An Unpredictable Path to Student Unionization
A new election could take place as early as next fall.
Harvard has filed an objection to the National Labor Relations Board’s (NLRB) tentative decision last month to call for a new election in the University’s graduate-student union case. From here, the path remains unclear: a new election could take place as early as next fall, or, if the case gets tied up in more legal hearings, much later, or not at all.
In April, the officer hearing the case ruled that Harvard had excluded many students from its eligible voter list who should have been eligible for last November’s election, and that a new election should therefore take place if the final vote count does not result in a victory for the union. That decision has not yet been approved by the NLRB’s Boston regional director. The union has argued throughout the case that Harvard’s exclusion of some eligible voters from the voter list created confusion over eligibility and discouraged many students from voting. The University has objected on the grounds that a new election would ignore the results of last November’s election, and that most eligible voters who had been left off the list had still voted.
“Questions about the list of eligible voters—the basis for the Harvard Graduate Students Union-United Auto Workers (HGSU-UAW) claim for a new election—ignore the facts,” University spokesperson Anna Cowenhoven wrote in a statement. “Thousands of students voted, including a majority of those found by the NLRB Hearing Officer to have been omitted from the voter list, and most of those ballots have already been counted. Students were highly engaged, and after nearly two years of organizing on campus by the HGSU-UAW, thousands voted in the November 2016 election—a majority in opposition to unionization.” University provost Alan Garber largely restated that argument in an email to the Harvard community this morning.

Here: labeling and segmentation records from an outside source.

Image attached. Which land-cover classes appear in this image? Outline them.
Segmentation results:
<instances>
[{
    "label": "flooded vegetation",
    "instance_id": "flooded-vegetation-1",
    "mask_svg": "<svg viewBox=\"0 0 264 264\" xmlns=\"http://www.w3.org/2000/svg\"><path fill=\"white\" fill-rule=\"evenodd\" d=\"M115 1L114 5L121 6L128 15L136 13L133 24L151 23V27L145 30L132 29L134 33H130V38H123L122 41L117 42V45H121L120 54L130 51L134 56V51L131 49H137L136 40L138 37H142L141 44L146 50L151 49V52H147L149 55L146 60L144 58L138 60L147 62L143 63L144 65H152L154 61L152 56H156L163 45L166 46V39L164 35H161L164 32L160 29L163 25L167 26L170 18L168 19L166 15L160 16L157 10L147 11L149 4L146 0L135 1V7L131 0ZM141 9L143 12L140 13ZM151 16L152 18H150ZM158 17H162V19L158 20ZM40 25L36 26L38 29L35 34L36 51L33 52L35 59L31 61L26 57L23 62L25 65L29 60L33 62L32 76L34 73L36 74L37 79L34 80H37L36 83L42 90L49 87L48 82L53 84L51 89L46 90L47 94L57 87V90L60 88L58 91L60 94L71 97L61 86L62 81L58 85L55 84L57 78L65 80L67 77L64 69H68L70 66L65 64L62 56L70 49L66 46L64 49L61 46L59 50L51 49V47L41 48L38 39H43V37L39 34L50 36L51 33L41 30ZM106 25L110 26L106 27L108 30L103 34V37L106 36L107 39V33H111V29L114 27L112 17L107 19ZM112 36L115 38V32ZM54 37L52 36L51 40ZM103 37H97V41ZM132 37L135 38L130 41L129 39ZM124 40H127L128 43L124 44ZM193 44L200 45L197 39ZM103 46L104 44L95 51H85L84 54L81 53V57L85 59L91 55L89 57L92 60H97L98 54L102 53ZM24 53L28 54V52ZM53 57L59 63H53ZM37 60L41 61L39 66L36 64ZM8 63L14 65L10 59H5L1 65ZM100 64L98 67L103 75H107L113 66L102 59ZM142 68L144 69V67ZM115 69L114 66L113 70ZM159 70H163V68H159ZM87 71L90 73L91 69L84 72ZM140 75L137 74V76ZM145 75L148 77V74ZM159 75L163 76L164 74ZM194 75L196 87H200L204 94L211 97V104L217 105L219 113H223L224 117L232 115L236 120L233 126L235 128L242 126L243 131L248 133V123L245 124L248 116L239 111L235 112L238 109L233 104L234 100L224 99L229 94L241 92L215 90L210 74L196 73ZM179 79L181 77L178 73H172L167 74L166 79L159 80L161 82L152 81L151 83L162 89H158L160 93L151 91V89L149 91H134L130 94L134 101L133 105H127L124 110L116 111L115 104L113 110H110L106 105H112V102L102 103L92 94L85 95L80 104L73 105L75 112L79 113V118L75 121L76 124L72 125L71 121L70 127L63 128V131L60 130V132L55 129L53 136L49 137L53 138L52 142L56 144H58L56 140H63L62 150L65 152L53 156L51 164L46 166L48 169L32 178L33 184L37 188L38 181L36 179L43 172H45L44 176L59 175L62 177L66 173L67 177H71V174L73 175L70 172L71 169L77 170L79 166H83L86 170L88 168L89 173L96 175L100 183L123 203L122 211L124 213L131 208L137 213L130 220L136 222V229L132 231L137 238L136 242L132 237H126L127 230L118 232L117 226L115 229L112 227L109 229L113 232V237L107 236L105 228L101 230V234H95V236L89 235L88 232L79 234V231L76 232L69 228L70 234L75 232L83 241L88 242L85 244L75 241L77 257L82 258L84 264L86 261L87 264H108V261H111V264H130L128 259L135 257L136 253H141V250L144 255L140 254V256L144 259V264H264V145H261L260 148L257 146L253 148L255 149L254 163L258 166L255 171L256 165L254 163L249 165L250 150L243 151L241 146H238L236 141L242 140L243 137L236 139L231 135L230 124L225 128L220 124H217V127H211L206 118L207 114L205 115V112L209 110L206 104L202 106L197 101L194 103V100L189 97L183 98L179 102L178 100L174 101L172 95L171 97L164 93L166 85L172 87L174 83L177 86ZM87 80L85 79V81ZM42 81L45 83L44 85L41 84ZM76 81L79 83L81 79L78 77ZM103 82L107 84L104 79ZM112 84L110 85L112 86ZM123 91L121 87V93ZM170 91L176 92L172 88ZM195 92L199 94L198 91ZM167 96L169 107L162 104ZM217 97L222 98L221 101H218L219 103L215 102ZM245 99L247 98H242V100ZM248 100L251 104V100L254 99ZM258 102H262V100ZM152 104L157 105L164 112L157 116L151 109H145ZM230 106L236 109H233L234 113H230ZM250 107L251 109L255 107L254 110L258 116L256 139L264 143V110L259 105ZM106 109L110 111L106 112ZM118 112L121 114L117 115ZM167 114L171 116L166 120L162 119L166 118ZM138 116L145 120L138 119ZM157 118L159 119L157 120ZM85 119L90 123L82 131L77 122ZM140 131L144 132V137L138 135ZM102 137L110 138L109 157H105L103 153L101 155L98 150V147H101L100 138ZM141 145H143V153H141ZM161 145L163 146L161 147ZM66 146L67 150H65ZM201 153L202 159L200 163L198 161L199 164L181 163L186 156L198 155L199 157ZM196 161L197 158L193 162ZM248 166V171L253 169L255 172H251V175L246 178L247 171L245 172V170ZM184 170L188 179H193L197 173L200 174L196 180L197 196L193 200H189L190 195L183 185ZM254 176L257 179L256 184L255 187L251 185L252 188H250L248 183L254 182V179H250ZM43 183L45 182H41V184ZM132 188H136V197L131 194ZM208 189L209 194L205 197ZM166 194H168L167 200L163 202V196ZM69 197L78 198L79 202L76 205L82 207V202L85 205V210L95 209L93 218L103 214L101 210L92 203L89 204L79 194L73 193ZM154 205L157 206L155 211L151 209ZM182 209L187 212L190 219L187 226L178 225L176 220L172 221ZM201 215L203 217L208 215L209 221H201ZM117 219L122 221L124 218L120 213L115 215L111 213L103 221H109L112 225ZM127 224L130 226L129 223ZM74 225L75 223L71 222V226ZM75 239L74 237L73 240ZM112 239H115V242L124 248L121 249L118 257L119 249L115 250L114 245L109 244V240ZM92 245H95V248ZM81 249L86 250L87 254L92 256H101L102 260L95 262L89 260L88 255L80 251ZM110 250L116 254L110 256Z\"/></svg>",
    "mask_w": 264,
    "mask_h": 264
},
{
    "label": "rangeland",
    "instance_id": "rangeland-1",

If Boston’s NLRB regional director John Walsh approves the recommendation to hold another election, Harvard would likely file objections again, with the national office of the NLRB. The board could either decline or agree to review the case. If the national board finishes its review over the summer, the earliest a new election could be scheduled would be in the fall. Depending on the proceedings, a final decision could also come much later.
Harvard’s protracted union election process now increasingly resembles those at other universities: at Yale, where a majority of students in some departments voted to unionize, organizers have begun a hunger strike to force the administration to begin contract negotiations. Administrators there are still challenging the legitimacy of organizers’ department-by-department approach to unionization. Yale has asked the national office of the NLRB to review its case, and if the board agrees to hear it, that, too, could put a hold on cases at Harvard and other universities.
All this unfolds against the possibility that a reconstituted NLRB under President Donald Trump might revoke the right of private university students to unionize altogether (Trump has yet to fill two empty seats on the board), making the elections at Harvard and other universities irrelevant. If that happens, it would mark the third time in a little more than a decade that the NLRB reversed its position on the issue—an unusual way to do business, even for a board that frequently changes its political orientation.